• _GIVEN TEXT_

━━━━

Encana’s Bow building; the making of an icon
A stunning new emblem of homegrown industrial might is transforming the Calgary skyline
Barnes’ team varied, including upwards of 20 or 25 architects. Together they came up with the optimum floor shape on the footprint given, along with a great deal of natural light, social space, and a sky garden design.
“And so through all these specific things, we ended up developing the curved floor plate which allowed for their project teams to all sit together,” says Barnes. Not only did the plan offer that accommodation – 85 to 90 per cent of the offices will be near the perimeter and have natural daylight.
Although internal considerations were the primary engine of the design, there are a number of factors unique to Calgary that contributed. “The climate is obviously one,” says Barnes. “The cold requires a great deal of heating, so we have the large southeast facing atrium which is a sustainable feature of the project that collects sun throughout the year. We draw energy from the sun and use that heat to offset the mechanical heating and ventilation required. It saves a great deal in energy costs.”
And he didn’t forget public space. There’s also the proximity of the building to Sixth Avenue, he says, the large open area “for all the employees and local downtown population to enjoy, including your Stampede. Then there are the sky gardens that provide social and formal meeting spaces which frame a view out towards the Rocky Mountains.”

━━━━

[Stored data entries]
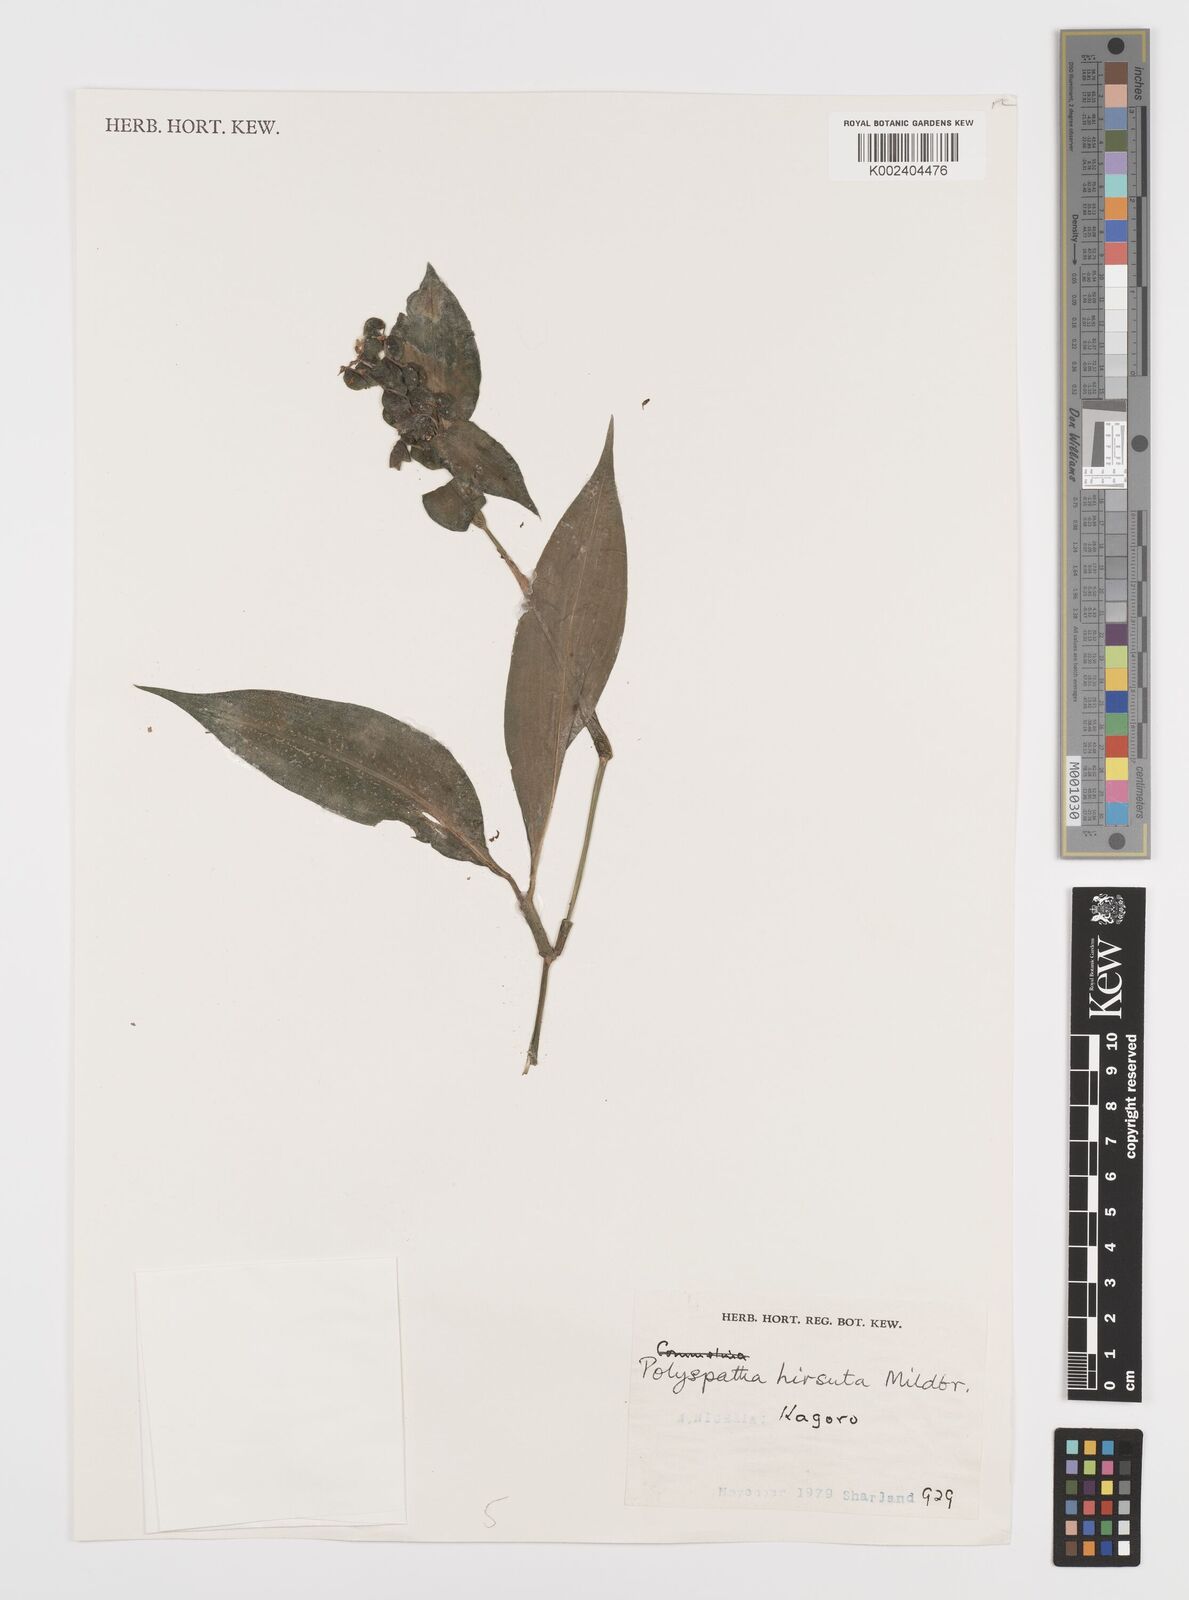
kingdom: Plantae
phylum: Tracheophyta
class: Liliopsida
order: Commelinales
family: Commelinaceae
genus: Polyspatha
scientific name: Polyspatha hirsuta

━━━━

• _PARTS OF THE EXERCISE_
**A.** Reproduce the stretch of the Bow building article from "Encana’s Bow building;" through "have natural daylight.".
**B.** Summarize the Bow building article in two sentences.

• _FULL ANSWERS_
**A.**
Encana’s Bow building; the making of an icon
A stunning new emblem of homegrown industrial might is transforming the Calgary skyline
Barnes’ team varied, including upwards of 20 or 25 architects. Together they came up with the optimum floor shape on the footprint given, along with a great deal of natural light, social space, and a sky garden design.
“And so through all these specific things, we ended up developing the curved floor plate which allowed for their project teams to all sit together,” says Barnes. Not only did the plan offer that accommodation – 85 to 90 per cent of the offices will be near the perimeter and have natural daylight.

**B.** Barnes' team of upwards of 20 or 25 architects designed Encana's Bow building in Calgary around a curved floor plate that lets project teams sit together and places 85 to 90 percent of offices near the perimeter with natural daylight. Calgary's cold climate led to a large southeast-facing atrium that collects sun to offset heating and ventilation costs, while a large open area near Sixth Avenue and sky gardens framing a view of the Rocky Mountains provide space for employees and the downtown public.